Allan Boath

Personal information
- Full name: Allan Roderick Boath
- Date of birth: 14 February 1958 (age 67)
- Place of birth: Dundee, Scotland
- Height: 1.71 m (5 ft 7 in)
- Position: Midfielder

Youth career
- Celtic Boys Club

Senior career*
- Years: Team / Apps / (Gls)
- 1976–1977: Dundee United / 0 / (0)
- 1977–1978: Forfar Athletic / 15 / (0)
- 1978–1979: Woolston WMC / 36 / (10)
- 1980: Christchurch United / 21 / (2)
- 1981: Woolston WMC / 16 / (2)
- 1982: West Adelaide Hellas / 11 / (2)
- 1983–1984: Christchurch United / 22 / (4)
- 1984: Auckland University / 13 / (3)
- 1985–1988: North Shore United / 89 / (16)
- Total:  / 223 / (39)

International career
- 1980–1988: New Zealand / 38 / (6)

= Allan Boath =

New Zealand footballer

Allan Roderick Boath (born 14 February 1958 in Dundee, Scotland) is a former association football player, who represented New Zealand at international level.

==Career==
Having been developed as a player through the Celtic Boys Club, Boath signed for Dundee United but never played for the first team. He then played for Forfar Athletic for one season, making 15 appearances in the Scottish Football League.

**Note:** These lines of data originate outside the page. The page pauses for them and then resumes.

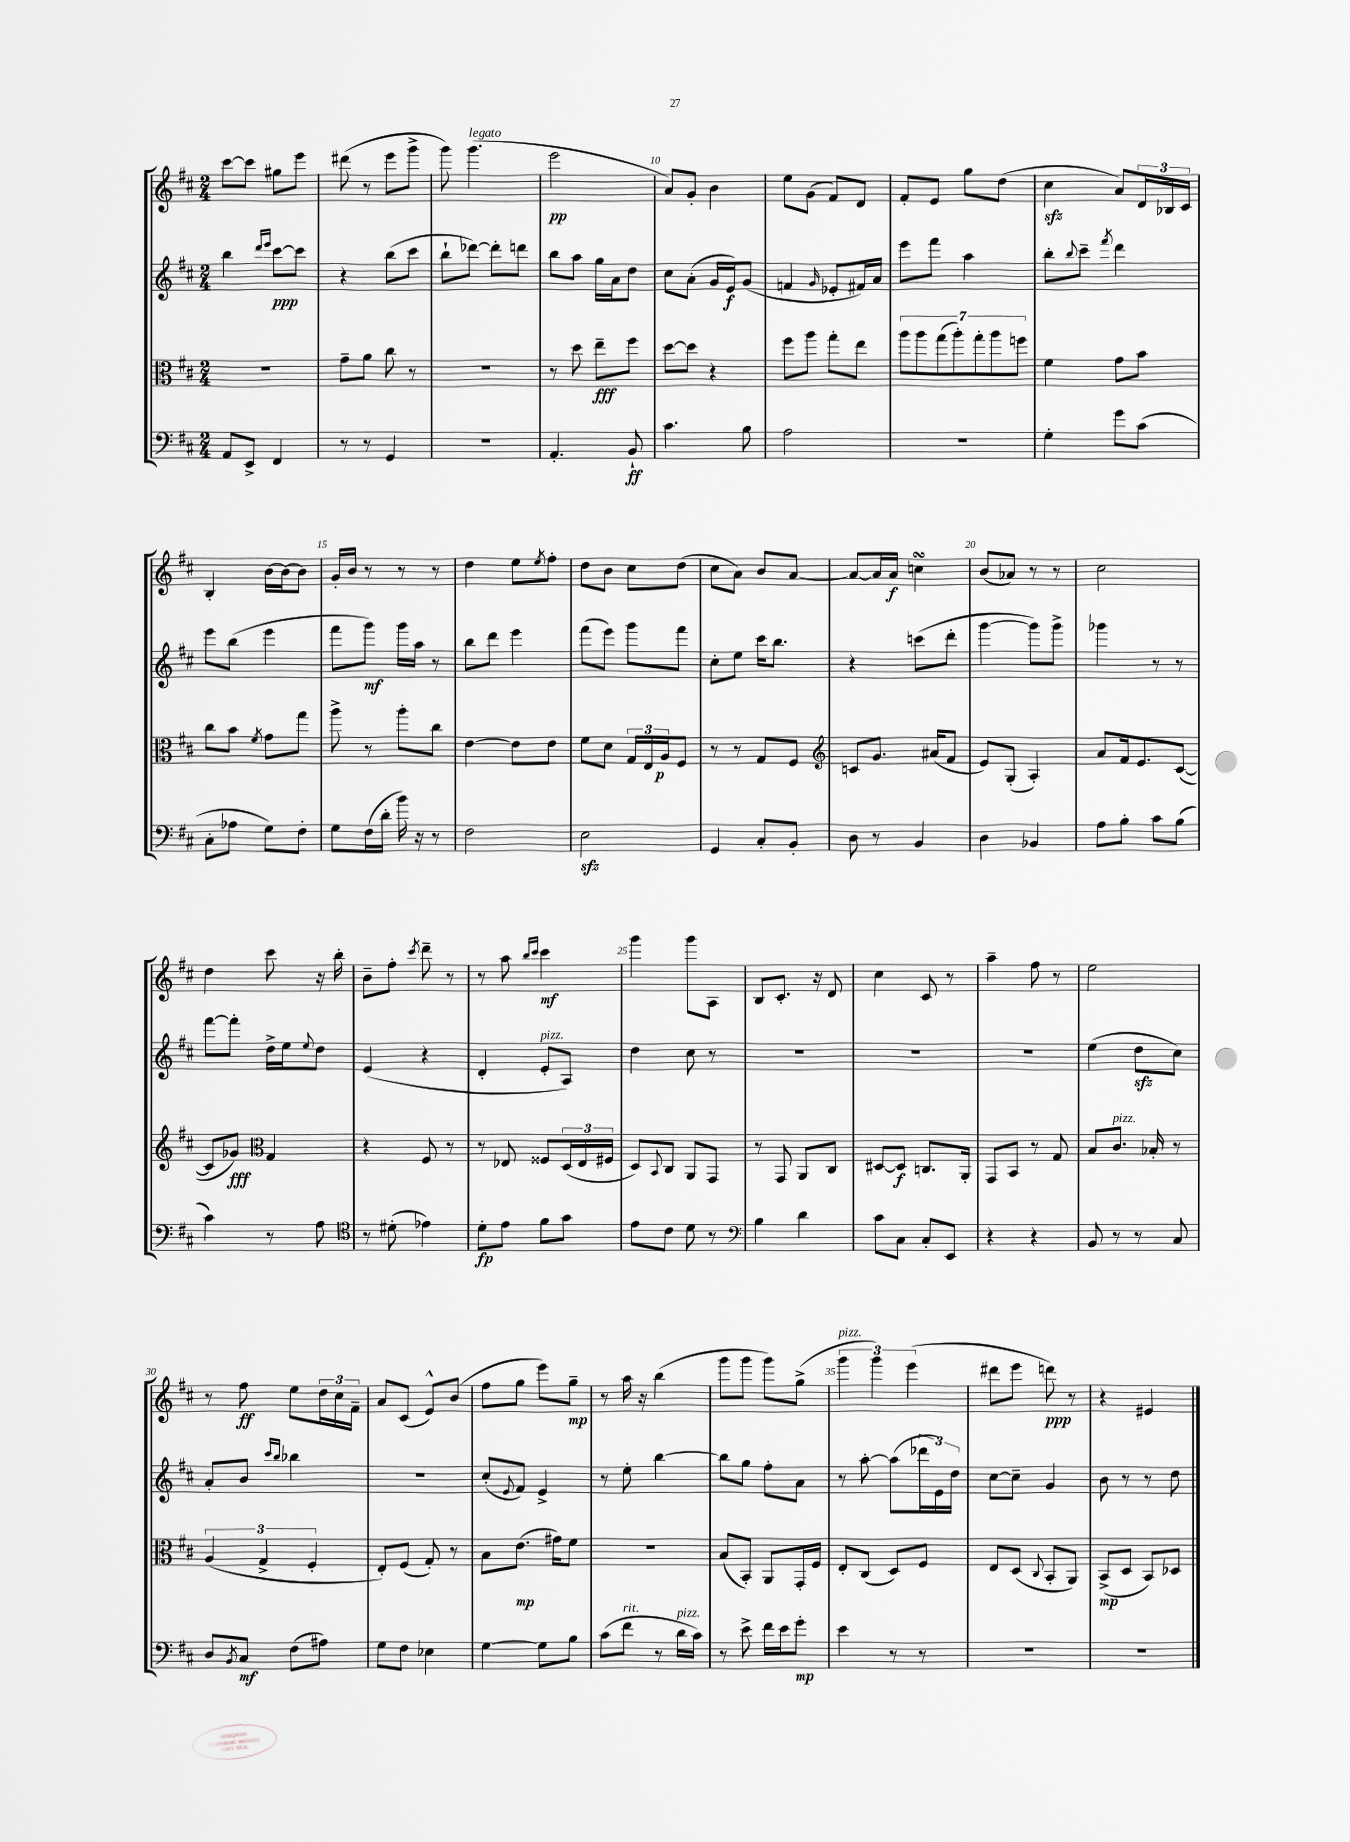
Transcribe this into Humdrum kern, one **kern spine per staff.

**kern	**kern	**kern	**kern
*staff4	*staff3	*staff2	*staff1
*clefF4	*clefC3	*clefG2	*clefG2
*k[f#c#]	*k[f#c#]	*k[f#c#]	*k[f#c#]
*M2/4	*M2/4	*M2/4	*M2/4
8AA/L	2r	4bb\	[8ccc#\L
8EE^/J	.	.	8ccc#\]J
.	.	16qqddd/LL	.
.	.	16qqeee/JJ	.
4FF#/	.	[8ccc#\L	8gg#\L
.	.	8ccc#\]J	8eee\J
=	=	=	=
8r	8g~\L	4r	(8ddd#\
8r	8a\J	.	8r
4GG/	8cc#\	(8bb\L	8eee\L
.	8r	8ccc#\J	8ggg^\J
=	=	=	=
2r	2r	8bb`\L	8ggg\)
.	.	[8ddd-\J)	(4.ggg\
.	.	8ddd-'\]L	.
.	.	8ddd\J	.
=	=	=	=
4.AA'/	8r	8bb\L	2eee\
.	8dd\	8aa\J	.
.	8ee~\L	16gg\LL	.
.	.	16a\J	.
8BB`/	8ff#\J	8dd\J	.
=	=	=	=
4.c#\	[8dd\L	8cc#\L	8a/L)
.	8dd\]J	(8a'\J	8g'/J
.	4r	16g/LL	4b\
.	.	16e/J)	.
8B\	.	(8g/J	.
=	=	=	=
2A\	8ff#\L	4f/	8ee\L
.	8aa\J	.	(8g\J
.	.	16qqg/	.
.	8gg'\L	8e-'/L	8f#/L)
.	8ee\J	16f#/L)	8d/J
.	.	16a/JJ	.
=	=	=	=
2r	14aa\L	8eee\L	8f#'/L
.	14aa\	.	.
.	.	8fff#\J	8e/J
.	(14gg\	.	.
.	14aa'\)	.	.
.	.	4aa\	8gg\L
.	14gg'\	.	.
.	14aa\	.	.
.	.	.	(8dd\J
.	14ff\J	.	.
=	=	=	=
4G'\	4f#\	8bb'\L	4cc#\
.	.	8qqbb/	.
.	.	8ccc#~\J	.
.	.	8qfff#/	.
8g\L	8g\L	4ddd\	8a/L)
(8c#\J	8b\J	.	24d/L
.	.	.	24B-/
.	.	.	24c#/JJ
=	=	=	=
8C#'\L	8cc#\L	8eee\L	4B'/
8A-\J	8b\J	(8bb\J	.
.	8qf#/	.	.
8G\L)	8g\L	4eee\	[16b\LL
.	.	.	16b\_J
8F#'\J	8gg\J	.	8b\]J
=	=	=	=
8G\L	8aa^\	8fff#\L	16g'/LL
.	.	.	16b/JJ
(16F#\L	8r	8ggg\J)	8r
16d'\JJ	.	.	.
16b\)	8aa'\L	16ggg\LL	8r
16r	.	16aa\JJ	.
8r	8cc#\J	8r	8r
=	=	=	=
2F#\	[4e\	8bb\L	4dd\
.	.	8ddd\J	.
.	8e\]L	4eee\	8ee\L
.	.	.	8qee/
.	8e\J	.	8ff#'\J
=	=	=	=
2E\	8f#\L	(8fff#\L	8dd\L
.	8d\J	8eee\J)	8b\J
.	24G/LL	8ggg\L	8cc#\L
.	24E/	.	.
.	24A/J	.	.
.	8F#/J	8fff#\J	(8dd\J
=	=	=	=
4GG/	8r	8cc#'\L	8cc#\L
.	8r	8ee\J	8a\J)
8C#'/L	8G/L	16ccc#\LK	8b/L
.	.	8.bb\J	.
8BB'/J	8F#/J	.	[8a/J
=	=	=	=
*	*clefG2	*	*
8D\	8c/L	4r	8a/_L
8r	8.g/J	.	16a/]L
.	.	.	16a/JJ
4BB/	.	(8ccc\L	4cc\
.	(16a#/LK	.	.
.	8f#/J	8ddd'\J	.
=	=	=	=
4D\	8e/L)	[4ggg\	(8b/L
.	(8G'/J	.	8a-/J)
4BB-/	4A'/)	8ggg\]L)	8r
.	.	8ggg^\J	8r
=	=	=	=
8A\L	8a/L	4ggg-\	2cc#\
8B'\J	16f#/k	.	.
.	8.e/	.	.
8c#\L	.	8r	.
(8B\J	([8c#/J	8r	.
=	=	=	=
4c#\)	8c#/]L	[8fff#\L	4dd\
.	8g-/J)	8fff#'\]J	.
*	*clefC3	*	*
8r	4G/	16dd^\LL	8ccc#\
.	.	16ee\J	.
.	.	8qqee/	.
8A\	.	8dd\J	16r
.	.	.	16bb'\
=	=	=	=
*clefC4	*	*	*
8r	4r	(4e/	8b~\L
(8d#'\	.	.	8ff#'\J
.	.	.	8qccc#/
4e-\)	8F#/	4r	8ddd~\
.	8r	.	8r
=	=	=	=
8d'\L	8r	4d'/	8r
8e\J	8E-/	.	8aa\
.	.	.	16qqbb/LL
.	.	.	16qqccc#/JJ
8f#\L	8F##/L	8e'/L	4ccc#\
8g\J	(24D/L	8A/J)	.
.	24E-/	.	.
.	24F#/JJ	.	.
=	=	=	=
8e\L	8D/L)	4dd\	4ggg\
.	8qqBB/	.	.
8c#\J	8C#/J	.	.
8d\	8AA/L	8cc#\	8ggg\L
8r	8GG/J	8r	8A\J
=	=	=	=
*clefF4	*	*	*
4B\	8r	2r	8B/L
.	8GG/	.	8.c#'/J
4d\	8AA/L	.	.
.	.	.	16r
.	8C#/J	.	8d/
=	=	=	=
8c#\L	[8D#/L	2r	4cc#\
8C#\J	8D#/]J	.	.
8C#'/L	8.C/L	.	8c#/
8EE/J	.	.	8r
.	16AA'/Jk	.	.
=	=	=	=
4r	8GG/L	2r	4aa~\
.	8BB/J	.	.
4r	8r	.	8ff#\
.	8G/	.	8r
=	=	=	=
8BB/	8B/L	(4ee\	2ee\
8r	8.c#/J	.	.
8r	.	8dd\L	.
.	16B-'/	.	.
8C#/	8r	8cc#\J)	.
=	=	=	=
8D/L	(6A/	8a'/L	8r
8qBB/	.	.	.
8C#/J	.	8b/J	8ff#\
.	6G^/	.	.
.	.	16qqccc#/LL	.
.	.	16qqbb/JJ	.
(8F#\L	.	4bb-\	8ee\L
.	6F#'/	.	.
8A#\J)	.	.	24dd\L
.	.	.	24cc#\
.	.	.	24f#~\JJ
=	=	=	=
8G\L	8E'/L)	2r	8a/L
8F#\J	(8F#/J	.	(8c#/J
4E-\	8G'/)	.	8e^^/L)
.	8r	.	(8b/J
=	=	=	=
[4G\	8B\L	(8cc#'/L	8ff#\L
.	.	8qqe/	.
.	(8.e\J	8f#/J)	8gg\J
8G\]L	.	4e^/	8eee\L)
.	16g#\LK)	.	.
8B\J	8f#\J	.	8gg~\J
=	=	=	=
(8c#\L	2r	8r	8r
8f#\J	.	8ee'\	16aa\
.	.	.	16r
8r	.	[4bb\	(4bb\
16d\LL	.	.	.
16c#\JJ)	.	.	.
=	=	=	=
8r	(8B/L	8bb\]L	8ggg\L
8e^\	8BB'/J)	8gg\J	8ggg\J
16f#\LL	8AA/L	8ff#'\L	8ggg\L)
16e\J	.	.	.
8g'\J	16GG'/L	8a\J	(8gg^\J
.	16F#/JJ	.	.
=	=	=	=
4e\	8E'/L	8r	6ggg\
.	(8C#/J	[8aa'\	.
.	.	.	6ggg\)
8r	8D/L)	(8aa\]L	.
.	.	.	(6eee\
8r	8F#/J	24ddd-\L	.
.	.	24e\)	.
.	.	24dd\JJ	.
=	=	=	=
2r	8E/L	[8cc#\L	8ddd#\L
.	(8D/J	8cc#~\]J	8eee\J
.	8qqC#/	.	.
.	8BB'/L	4g/	8ddd\)
.	8AA/J)	.	8r
=	=	=	=
2r	(8BB^/L	8b\	4r
.	8D/J	8r	.
.	8BB/L)	8r	4e#/
.	8D-/J	8dd\	.
==	==	==	==
*-	*-	*-	*-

Boath emigrated to New Zealand in 1978. He qualified to play for New Zealand through residency laws and made 38 A-International appearances for New Zealand, scoring six times.

He represented the All Whites for all three matches at the 1982 FIFA World Cup in Spain, where they lost to Scotland, USSR and Brazil.